Viele halten die Kirchen nicht mehr für zeitgemäß, andere haben den Kontakt längst verloren. Ausgerechnet in der Diözese Limburg gibt man sich ahnungslos: „Wir kennen letztendlich die Gründe nicht, warum jemand aus der Kirche austritt“, sagte ein Sprecher des früheren Sprengels von Franz-Peter Tebartz-van Elst. Dabei ist gerade der impertinente Umgang des abgesetzten Limburger Bischofs mit dem Geld der Gläubigen für das Ansehen und die Finanzen der Kirche ruinös gewesen. Aber auch die Nachwehen der Missbrauchsskandale spielen eine große Rolle – genauso wie die Änderungen beim Einzug der Kirchensteuer auf die Kapitalertragsteuer. Ab dem 1. Januar 2015 wird die Kirchensteuer auch auf Kapitalerträge direkt einbehalten. Viele fühlen sich in ihrer Meinung bestätigt, dass die Kirchen ihre Gier nach Barem nicht stillen können. In der Sache liegen sie damit zwar grundfalsch (dies ist eine Entscheidung des Bundesfinanzministeriums und nicht der Kirchen), doch spielt das psychologisch keine Rolle. Hier gilt der berühmte Satz von Karl Marx umgekehrt: Das Bewusstsein bestimmt das gesellschaftliche Sein.

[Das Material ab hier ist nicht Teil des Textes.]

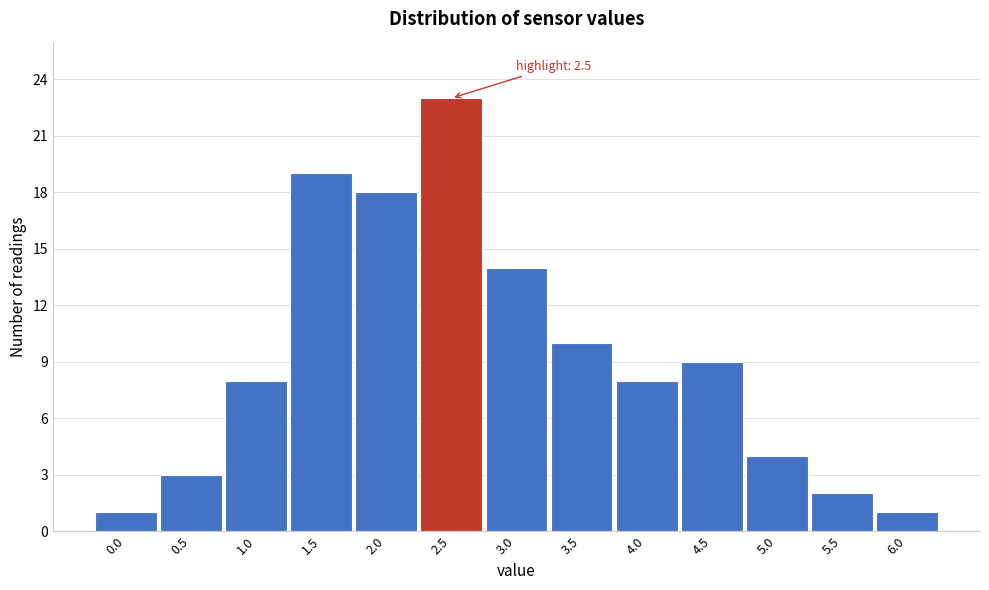

Reading left to right, transcribe all the data shown in this chart.

0.0=1	0.5=3	1.0=8	1.5=19	2.0=18	2.5=23	3.0=14	3.5=10	4.0=8	4.5=9	5.0=4	5.5=2	6.0=1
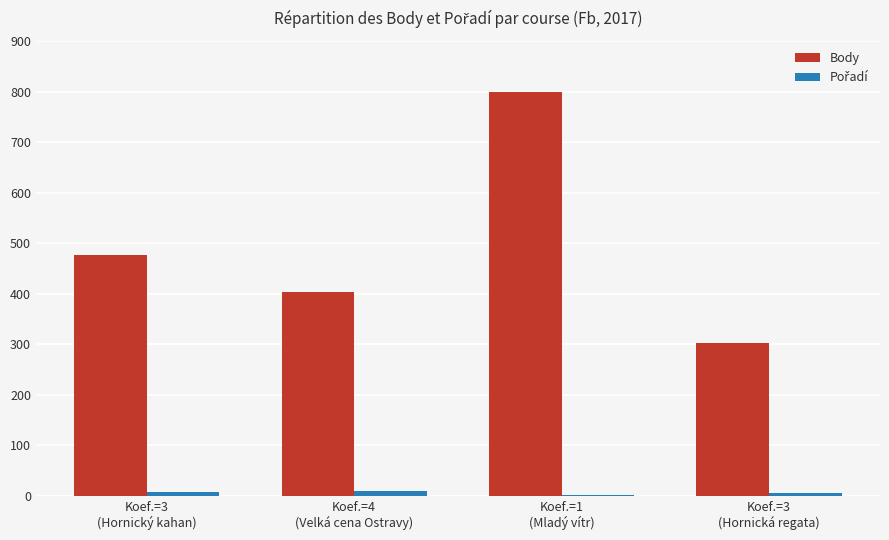

At which category is the sum across all series the highest?

Koef.=1
(Mladý vítr)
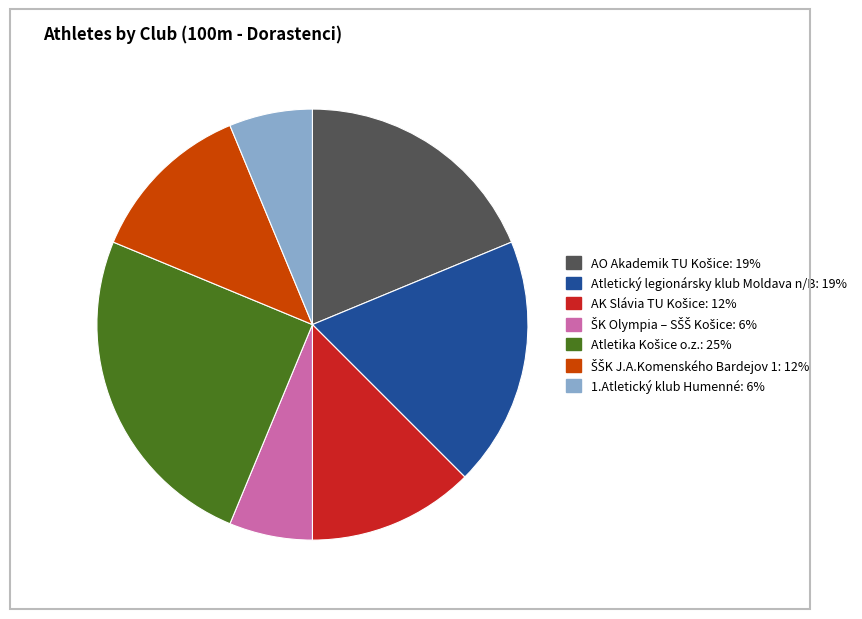

The 1.Atletický klub Humenné: 6% slice represents 20% of the pie. True or false?

False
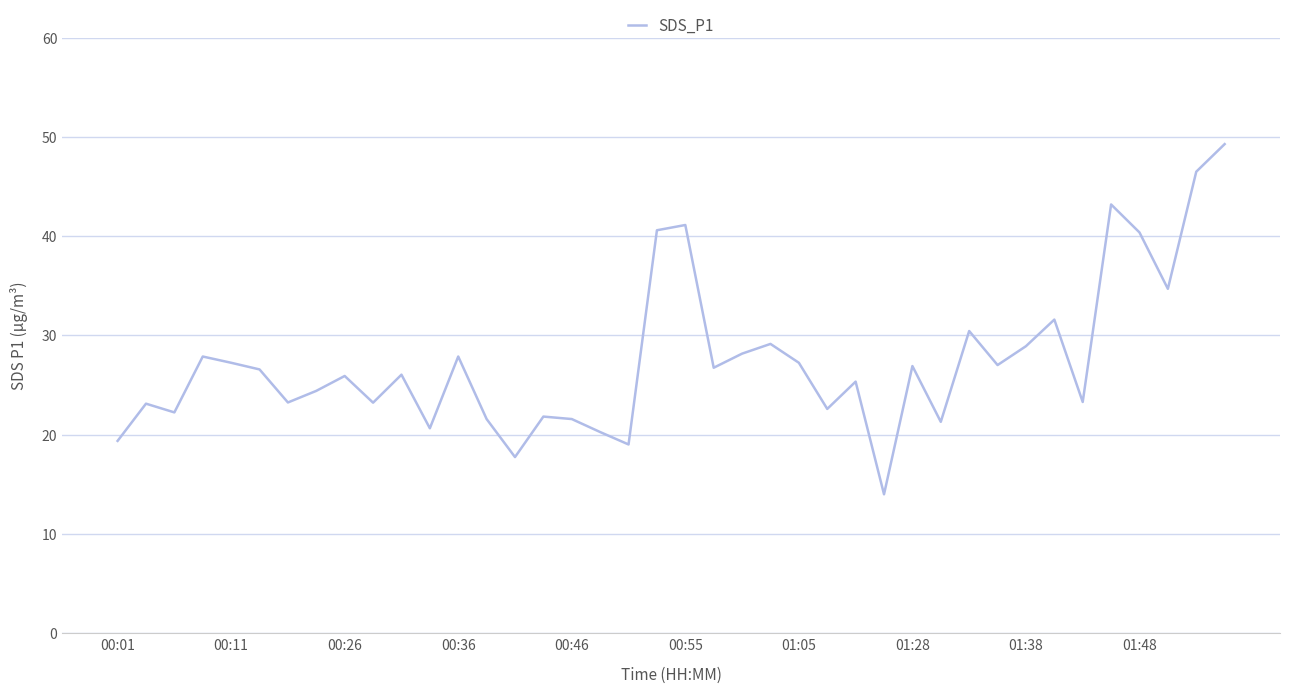

What is the maximum value shown in the chart?

49.3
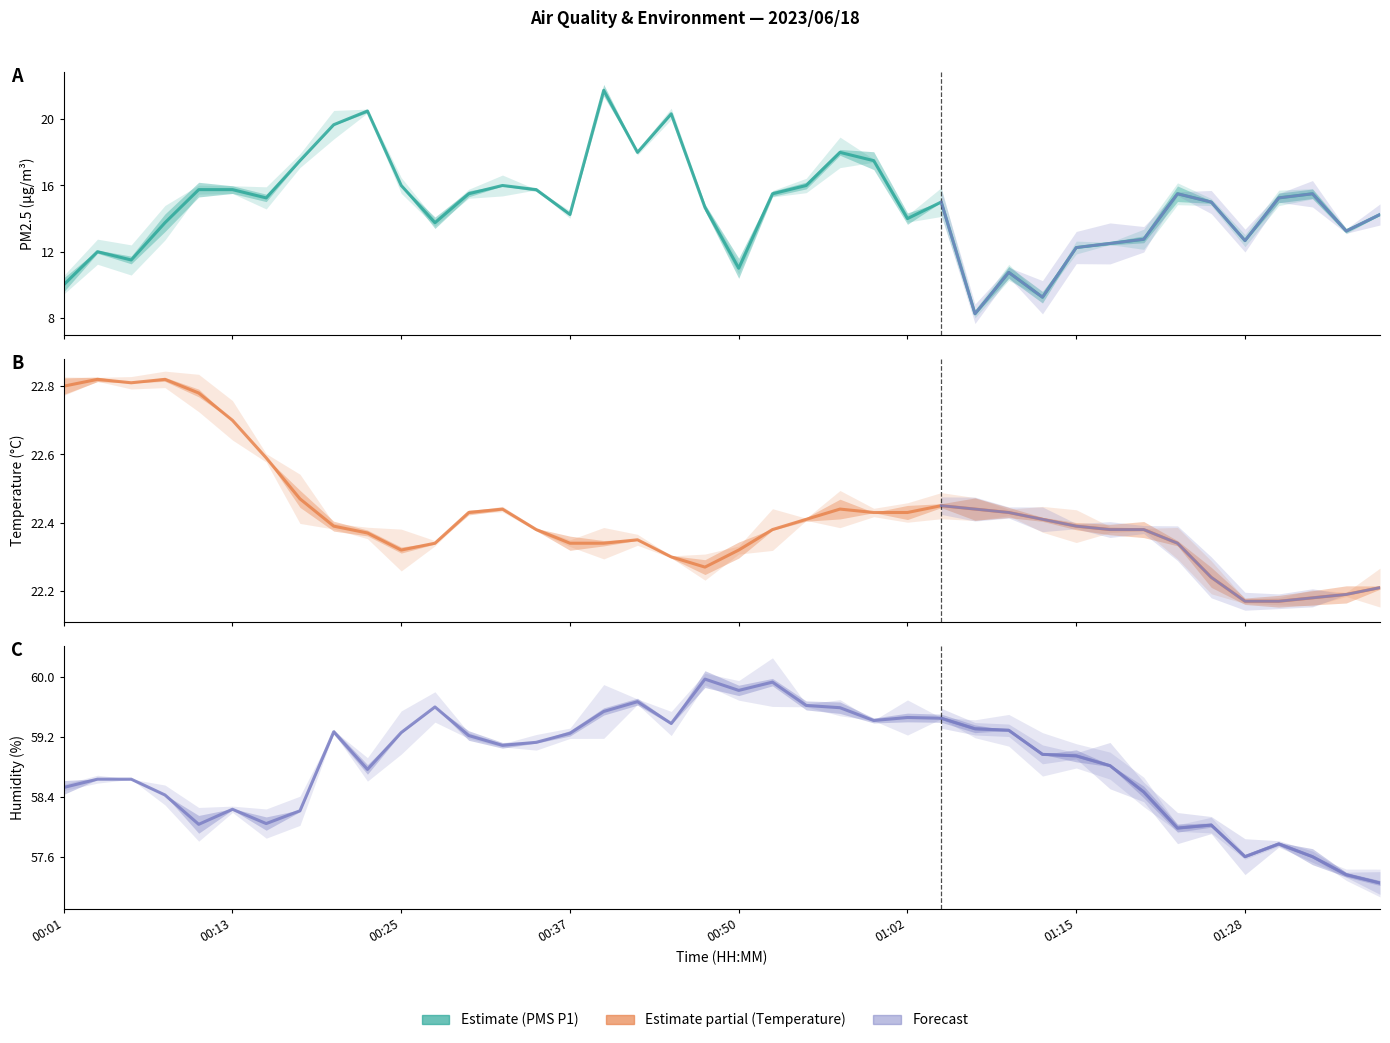

Reading right to left, list all the values displayed in this chart.

PMS_P1: 14.2	13.2	15.5	15.2	12.7	15.0	15.5	12.8	12.5	12.2	9.2	10.8	8.2	15.0	14.0	17.5	18.0	16.0	15.5	11.0	14.7	20.3	18.0	21.8	14.2	15.8	16.0	15.5	13.8	16.0	20.5	19.7	17.5	15.2	15.8	15.8	13.8	11.5	12.0	10.0
BME280_temperature: 22.2	22.2	22.2	22.2	22.2	22.2	22.3	22.4	22.4	22.4	22.4	22.4	22.4	22.4	22.4	22.4	22.4	22.4	22.4	22.3	22.3	22.3	22.4	22.3	22.3	22.4	22.4	22.4	22.3	22.3	22.4	22.4	22.5	22.6	22.7	22.8	22.8	22.8	22.8	22.8
BME280_humidity: 57.3	57.4	57.6	57.8	57.6	58.0	58.0	58.5	58.8	59.0	59.0	59.3	59.3	59.5	59.5	59.4	59.6	59.6	59.9	59.8	60.0	59.4	59.7	59.5	59.2	59.1	59.1	59.2	59.6	59.3	58.8	59.3	58.2	58.0	58.2	58.0	58.4	58.6	58.6	58.5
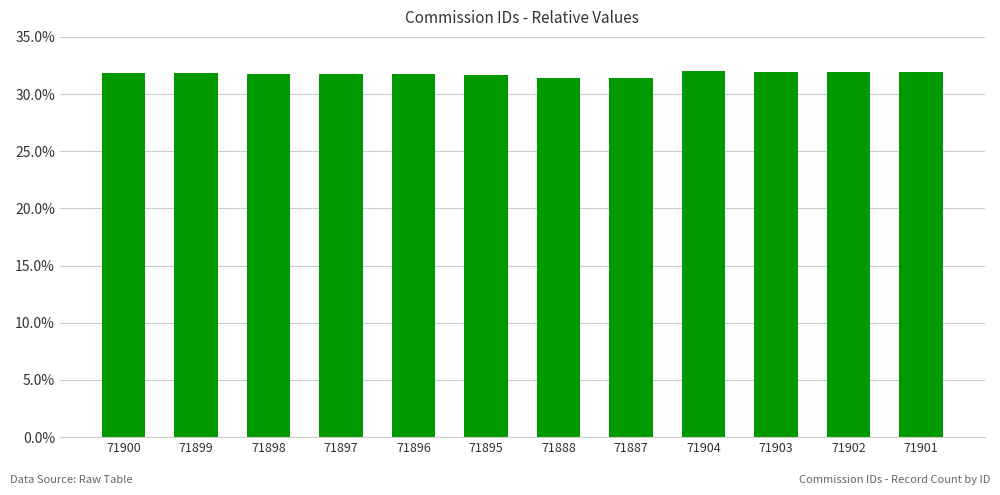

What is the minimum value shown in the chart?

31.4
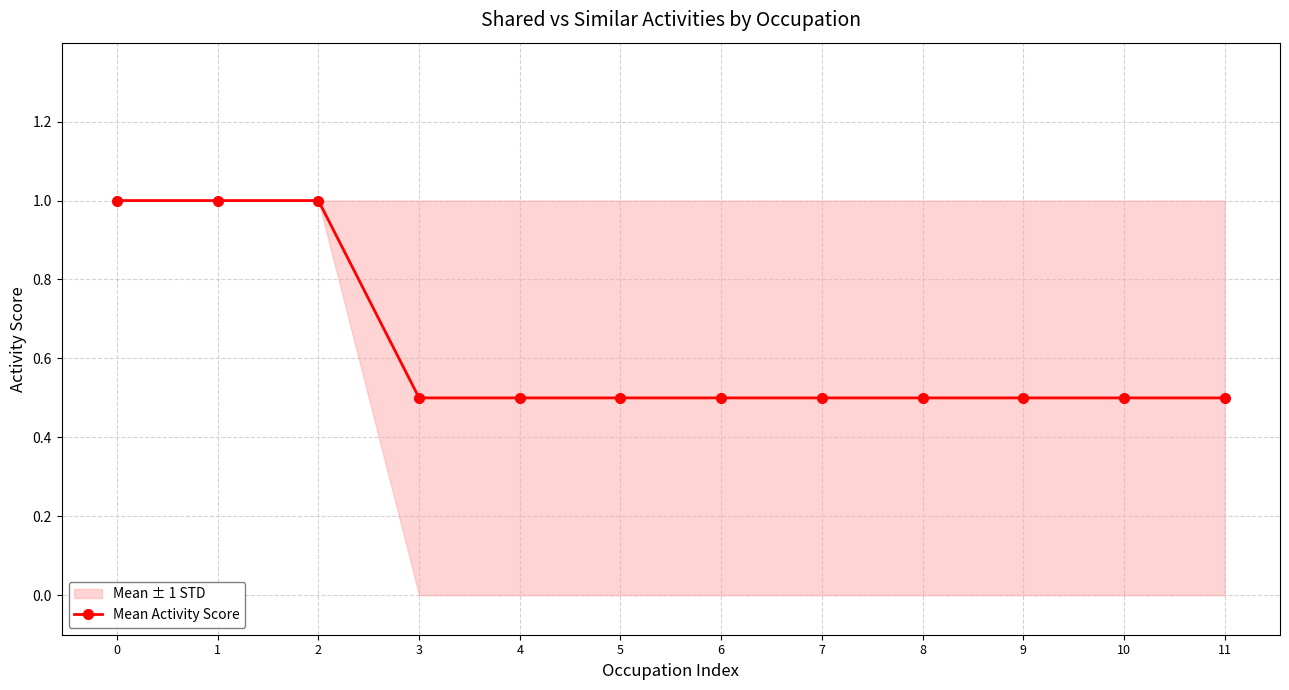

True or false: the data has more than 2 interior local peaks.

False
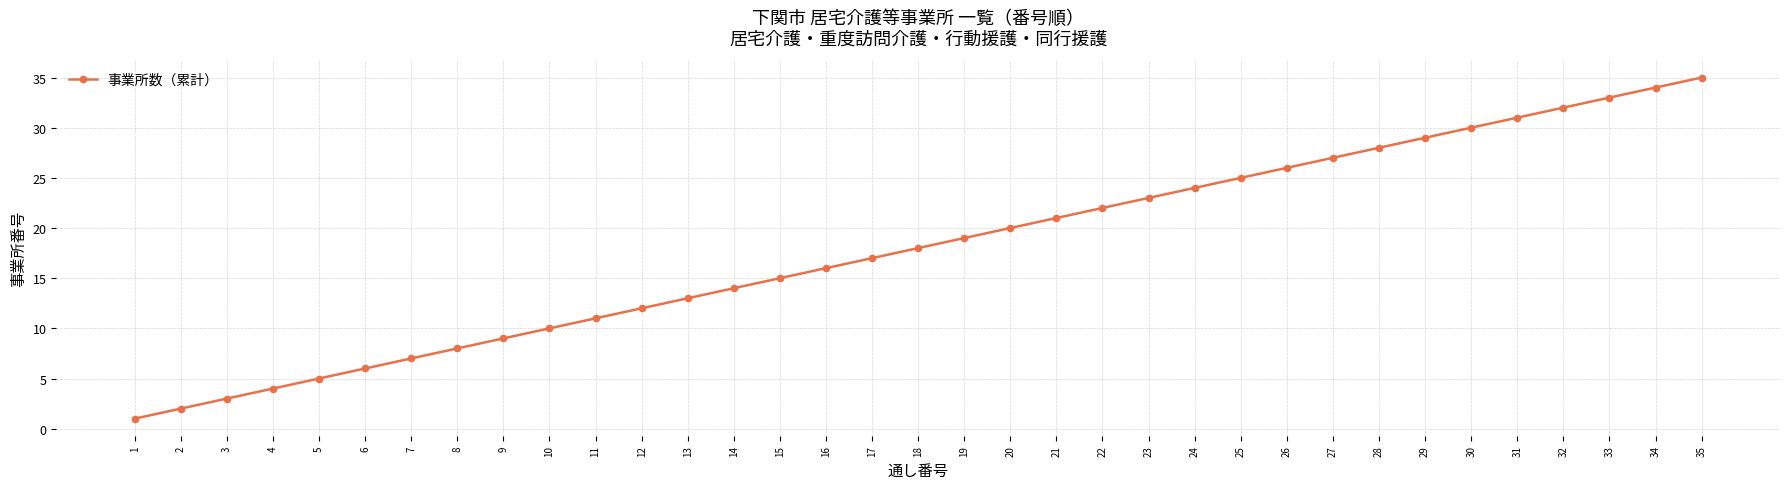

What is the value of the 16th point from the left?

16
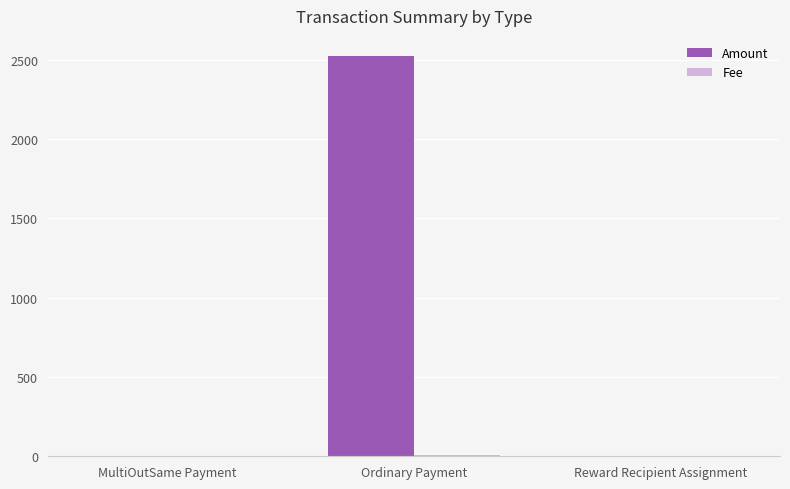

At which category does the chart reach its peak across all series?

Ordinary Payment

Gerade Katholiken fällt es – trotz eines allseits beliebten Papstes – schwer, an den Reformwillen der Kirche zu glauben. Viele Gläubige fragen sich schon lange, wozu sie überhaupt noch Kirchensteuer zahlen. Die Einschätzung des Vorsitzenden der Deutschen Bischofskonferenz, Reinhard Marx, dass viele Ausgetretene „auf ihre eigene Art Christen bleiben“ wollten, ist kaum mehr als ein frommer Wunsch. Wer geht, hat genug von der real existierenden Kirche – egal, ob er sie wegen eines vermeintlichen großen oder kleinen Skandals verlässt. Manchmal bedarf es nur eines Tropfens – etwa einer 08/15-Beerdigungsansprache oder eines verpatzten Besuchs des Pfarrers –, um das Fass zum Überlaufen zu bringen.
Die Kirche müsse reagieren, fordert Kardinal Marx, „indem wir immer wieder versuchen, auf allen Ebenen Vertrauen zu schaffen durch gute und überzeugende Arbeit“. Die bisherigen Versuche waren offensichtlich wenig überzeugend. Der Schrumpfkurs wird weitergehen. Da helfen auch keine Durchhalteparolen und Vertröstungen auf bessere Zeiten.